▶ [What is being asked]: Can you reproduce the data beneath, keeping every line exact?

>> Start Material shown

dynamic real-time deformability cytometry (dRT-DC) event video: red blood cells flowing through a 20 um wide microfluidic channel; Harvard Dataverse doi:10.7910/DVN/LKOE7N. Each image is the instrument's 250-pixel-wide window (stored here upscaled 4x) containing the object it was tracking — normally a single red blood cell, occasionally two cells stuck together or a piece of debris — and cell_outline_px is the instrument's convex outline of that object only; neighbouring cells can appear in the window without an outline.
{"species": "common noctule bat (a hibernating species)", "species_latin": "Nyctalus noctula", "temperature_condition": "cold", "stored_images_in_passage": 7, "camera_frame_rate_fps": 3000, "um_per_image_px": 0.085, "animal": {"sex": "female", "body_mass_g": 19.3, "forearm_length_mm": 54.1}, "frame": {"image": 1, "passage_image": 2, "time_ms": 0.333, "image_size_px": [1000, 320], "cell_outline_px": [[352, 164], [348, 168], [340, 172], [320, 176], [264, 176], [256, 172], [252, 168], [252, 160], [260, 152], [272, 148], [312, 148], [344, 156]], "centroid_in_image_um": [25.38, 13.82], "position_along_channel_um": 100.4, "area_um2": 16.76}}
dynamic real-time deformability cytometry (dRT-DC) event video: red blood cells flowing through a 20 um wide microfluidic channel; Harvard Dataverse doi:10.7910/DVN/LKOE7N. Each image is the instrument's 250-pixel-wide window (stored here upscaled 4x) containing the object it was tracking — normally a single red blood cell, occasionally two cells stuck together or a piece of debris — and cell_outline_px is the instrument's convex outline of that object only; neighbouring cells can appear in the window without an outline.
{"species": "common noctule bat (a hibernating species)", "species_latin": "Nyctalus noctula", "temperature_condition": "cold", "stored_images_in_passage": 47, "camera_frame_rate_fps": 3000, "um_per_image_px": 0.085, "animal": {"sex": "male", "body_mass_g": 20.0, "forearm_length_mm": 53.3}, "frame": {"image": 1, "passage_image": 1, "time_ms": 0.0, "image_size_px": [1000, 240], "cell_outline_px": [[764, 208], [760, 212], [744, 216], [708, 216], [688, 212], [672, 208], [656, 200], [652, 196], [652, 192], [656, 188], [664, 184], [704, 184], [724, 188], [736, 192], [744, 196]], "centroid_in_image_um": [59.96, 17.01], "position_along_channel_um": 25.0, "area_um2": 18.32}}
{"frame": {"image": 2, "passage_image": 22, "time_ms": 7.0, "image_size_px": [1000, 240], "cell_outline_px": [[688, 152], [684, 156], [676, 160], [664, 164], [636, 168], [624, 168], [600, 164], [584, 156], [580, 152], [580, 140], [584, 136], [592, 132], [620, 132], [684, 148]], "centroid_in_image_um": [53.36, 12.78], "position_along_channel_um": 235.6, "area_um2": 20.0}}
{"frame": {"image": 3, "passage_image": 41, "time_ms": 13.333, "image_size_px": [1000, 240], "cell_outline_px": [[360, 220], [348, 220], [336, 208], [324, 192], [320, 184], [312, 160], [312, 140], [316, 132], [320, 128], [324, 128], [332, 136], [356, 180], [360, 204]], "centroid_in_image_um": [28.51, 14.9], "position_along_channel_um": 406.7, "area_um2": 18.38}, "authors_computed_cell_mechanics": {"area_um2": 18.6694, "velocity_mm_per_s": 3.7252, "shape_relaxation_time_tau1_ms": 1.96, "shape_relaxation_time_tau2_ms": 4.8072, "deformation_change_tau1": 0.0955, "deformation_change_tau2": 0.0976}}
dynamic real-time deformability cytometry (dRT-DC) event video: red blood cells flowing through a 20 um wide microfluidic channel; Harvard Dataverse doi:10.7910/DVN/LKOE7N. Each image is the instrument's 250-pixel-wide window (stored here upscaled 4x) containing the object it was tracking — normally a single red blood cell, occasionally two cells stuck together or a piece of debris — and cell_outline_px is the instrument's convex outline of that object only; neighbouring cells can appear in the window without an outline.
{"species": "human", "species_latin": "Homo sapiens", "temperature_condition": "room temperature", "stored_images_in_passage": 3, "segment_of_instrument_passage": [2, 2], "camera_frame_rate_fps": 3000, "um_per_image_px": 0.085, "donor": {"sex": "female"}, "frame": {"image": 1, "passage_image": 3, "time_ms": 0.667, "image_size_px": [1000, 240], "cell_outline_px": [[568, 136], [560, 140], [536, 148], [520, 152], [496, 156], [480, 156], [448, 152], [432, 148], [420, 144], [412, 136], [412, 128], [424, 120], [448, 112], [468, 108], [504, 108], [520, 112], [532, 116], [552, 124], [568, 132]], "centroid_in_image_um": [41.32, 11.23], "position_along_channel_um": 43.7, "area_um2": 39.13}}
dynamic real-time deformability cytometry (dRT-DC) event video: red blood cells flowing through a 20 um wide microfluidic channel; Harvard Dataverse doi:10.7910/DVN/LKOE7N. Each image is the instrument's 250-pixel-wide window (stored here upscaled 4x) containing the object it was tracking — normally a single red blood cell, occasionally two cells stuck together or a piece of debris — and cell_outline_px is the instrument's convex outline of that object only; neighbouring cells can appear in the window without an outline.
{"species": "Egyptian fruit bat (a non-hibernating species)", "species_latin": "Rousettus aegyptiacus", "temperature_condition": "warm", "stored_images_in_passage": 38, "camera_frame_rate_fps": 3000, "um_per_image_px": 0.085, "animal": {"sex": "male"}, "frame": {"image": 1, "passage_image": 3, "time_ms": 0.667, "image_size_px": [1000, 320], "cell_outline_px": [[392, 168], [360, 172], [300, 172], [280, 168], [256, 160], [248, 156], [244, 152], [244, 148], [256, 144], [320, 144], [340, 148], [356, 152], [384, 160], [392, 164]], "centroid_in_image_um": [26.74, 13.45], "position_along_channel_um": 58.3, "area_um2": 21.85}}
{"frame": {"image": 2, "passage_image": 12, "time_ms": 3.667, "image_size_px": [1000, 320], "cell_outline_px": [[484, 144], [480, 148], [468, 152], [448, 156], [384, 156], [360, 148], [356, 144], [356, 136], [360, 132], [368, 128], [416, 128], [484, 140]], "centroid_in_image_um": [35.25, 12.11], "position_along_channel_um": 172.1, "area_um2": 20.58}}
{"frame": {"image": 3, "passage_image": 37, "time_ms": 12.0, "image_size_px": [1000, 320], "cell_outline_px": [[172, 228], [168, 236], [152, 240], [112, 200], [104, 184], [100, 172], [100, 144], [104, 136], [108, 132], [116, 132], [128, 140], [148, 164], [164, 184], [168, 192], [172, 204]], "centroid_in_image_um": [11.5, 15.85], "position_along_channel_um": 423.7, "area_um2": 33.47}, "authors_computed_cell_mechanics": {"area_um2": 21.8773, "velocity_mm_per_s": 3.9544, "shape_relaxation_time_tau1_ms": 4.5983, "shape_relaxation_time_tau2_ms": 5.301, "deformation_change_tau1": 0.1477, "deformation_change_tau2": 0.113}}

>> End Material shown

▶ [Final answer]:
dynamic real-time deformability cytometry (dRT-DC) event video: red blood cells flowing through a 20 um wide microfluidic channel; Harvard Dataverse doi:10.7910/DVN/LKOE7N. Each image is the instrument's 250-pixel-wide window (stored here upscaled 4x) containing the object it was tracking — normally a single red blood cell, occasionally two cells stuck together or a piece of debris — and cell_outline_px is the instrument's convex outline of that object only; neighbouring cells can appear in the window without an outline.
{"species": "common noctule bat (a hibernating species)", "species_latin": "Nyctalus noctula", "temperature_condition": "cold", "stored_images_in_passage": 7, "camera_frame_rate_fps": 3000, "um_per_image_px": 0.085, "animal": {"sex": "female", "body_mass_g": 19.3, "forearm_length_mm": 54.1}, "frame": {"image": 1, "passage_image": 2, "time_ms": 0.333, "image_size_px": [1000, 320], "cell_outline_px": [[352, 164], [348, 168], [340, 172], [320, 176], [264, 176], [256, 172], [252, 168], [252, 160], [260, 152], [272, 148], [312, 148], [344, 156]], "centroid_in_image_um": [25.38, 13.82], "position_along_channel_um": 100.4, "area_um2": 16.76}}
dynamic real-time deformability cytometry (dRT-DC) event video: red blood cells flowing through a 20 um wide microfluidic channel; Harvard Dataverse doi:10.7910/DVN/LKOE7N. Each image is the instrument's 250-pixel-wide window (stored here upscaled 4x) containing the object it was tracking — normally a single red blood cell, occasionally two cells stuck together or a piece of debris — and cell_outline_px is the instrument's convex outline of that object only; neighbouring cells can appear in the window without an outline.
{"species": "common noctule bat (a hibernating species)", "species_latin": "Nyctalus noctula", "temperature_condition": "cold", "stored_images_in_passage": 47, "camera_frame_rate_fps": 3000, "um_per_image_px": 0.085, "animal": {"sex": "male", "body_mass_g": 20.0, "forearm_length_mm": 53.3}, "frame": {"image": 1, "passage_image": 1, "time_ms": 0.0, "image_size_px": [1000, 240], "cell_outline_px": [[764, 208], [760, 212], [744, 216], [708, 216], [688, 212], [672, 208], [656, 200], [652, 196], [652, 192], [656, 188], [664, 184], [704, 184], [724, 188], [736, 192], [744, 196]], "centroid_in_image_um": [59.96, 17.01], "position_along_channel_um": 25.0, "area_um2": 18.32}}
{"frame": {"image": 2, "passage_image": 22, "time_ms": 7.0, "image_size_px": [1000, 240], "cell_outline_px": [[688, 152], [684, 156], [676, 160], [664, 164], [636, 168], [624, 168], [600, 164], [584, 156], [580, 152], [580, 140], [584, 136], [592, 132], [620, 132], [684, 148]], "centroid_in_image_um": [53.36, 12.78], "position_along_channel_um": 235.6, "area_um2": 20.0}}
{"frame": {"image": 3, "passage_image": 41, "time_ms": 13.333, "image_size_px": [1000, 240], "cell_outline_px": [[360, 220], [348, 220], [336, 208], [324, 192], [320, 184], [312, 160], [312, 140], [316, 132], [320, 128], [324, 128], [332, 136], [356, 180], [360, 204]], "centroid_in_image_um": [28.51, 14.9], "position_along_channel_um": 406.7, "area_um2": 18.38}, "authors_computed_cell_mechanics": {"area_um2": 18.6694, "velocity_mm_per_s": 3.7252, "shape_relaxation_time_tau1_ms": 1.96, "shape_relaxation_time_tau2_ms": 4.8072, "deformation_change_tau1": 0.0955, "deformation_change_tau2": 0.0976}}
dynamic real-time deformability cytometry (dRT-DC) event video: red blood cells flowing through a 20 um wide microfluidic channel; Harvard Dataverse doi:10.7910/DVN/LKOE7N. Each image is the instrument's 250-pixel-wide window (stored here upscaled 4x) containing the object it was tracking — normally a single red blood cell, occasionally two cells stuck together or a piece of debris — and cell_outline_px is the instrument's convex outline of that object only; neighbouring cells can appear in the window without an outline.
{"species": "human", "species_latin": "Homo sapiens", "temperature_condition": "room temperature", "stored_images_in_passage": 3, "segment_of_instrument_passage": [2, 2], "camera_frame_rate_fps": 3000, "um_per_image_px": 0.085, "donor": {"sex": "female"}, "frame": {"image": 1, "passage_image": 3, "time_ms": 0.667, "image_size_px": [1000, 240], "cell_outline_px": [[568, 136], [560, 140], [536, 148], [520, 152], [496, 156], [480, 156], [448, 152], [432, 148], [420, 144], [412, 136], [412, 128], [424, 120], [448, 112], [468, 108], [504, 108], [520, 112], [532, 116], [552, 124], [568, 132]], "centroid_in_image_um": [41.32, 11.23], "position_along_channel_um": 43.7, "area_um2": 39.13}}
dynamic real-time deformability cytometry (dRT-DC) event video: red blood cells flowing through a 20 um wide microfluidic channel; Harvard Dataverse doi:10.7910/DVN/LKOE7N. Each image is the instrument's 250-pixel-wide window (stored here upscaled 4x) containing the object it was tracking — normally a single red blood cell, occasionally two cells stuck together or a piece of debris — and cell_outline_px is the instrument's convex outline of that object only; neighbouring cells can appear in the window without an outline.
{"species": "Egyptian fruit bat (a non-hibernating species)", "species_latin": "Rousettus aegyptiacus", "temperature_condition": "warm", "stored_images_in_passage": 38, "camera_frame_rate_fps": 3000, "um_per_image_px": 0.085, "animal": {"sex": "male"}, "frame": {"image": 1, "passage_image": 3, "time_ms": 0.667, "image_size_px": [1000, 320], "cell_outline_px": [[392, 168], [360, 172], [300, 172], [280, 168], [256, 160], [248, 156], [244, 152], [244, 148], [256, 144], [320, 144], [340, 148], [356, 152], [384, 160], [392, 164]], "centroid_in_image_um": [26.74, 13.45], "position_along_channel_um": 58.3, "area_um2": 21.85}}
{"frame": {"image": 2, "passage_image": 12, "time_ms": 3.667, "image_size_px": [1000, 320], "cell_outline_px": [[484, 144], [480, 148], [468, 152], [448, 156], [384, 156], [360, 148], [356, 144], [356, 136], [360, 132], [368, 128], [416, 128], [484, 140]], "centroid_in_image_um": [35.25, 12.11], "position_along_channel_um": 172.1, "area_um2": 20.58}}
{"frame": {"image": 3, "passage_image": 37, "time_ms": 12.0, "image_size_px": [1000, 320], "cell_outline_px": [[172, 228], [168, 236], [152, 240], [112, 200], [104, 184], [100, 172], [100, 144], [104, 136], [108, 132], [116, 132], [128, 140], [148, 164], [164, 184], [168, 192], [172, 204]], "centroid_in_image_um": [11.5, 15.85], "position_along_channel_um": 423.7, "area_um2": 33.47}, "authors_computed_cell_mechanics": {"area_um2": 21.8773, "velocity_mm_per_s": 3.9544, "shape_relaxation_time_tau1_ms": 4.5983, "shape_relaxation_time_tau2_ms": 5.301, "deformation_change_tau1": 0.1477, "deformation_change_tau2": 0.113}}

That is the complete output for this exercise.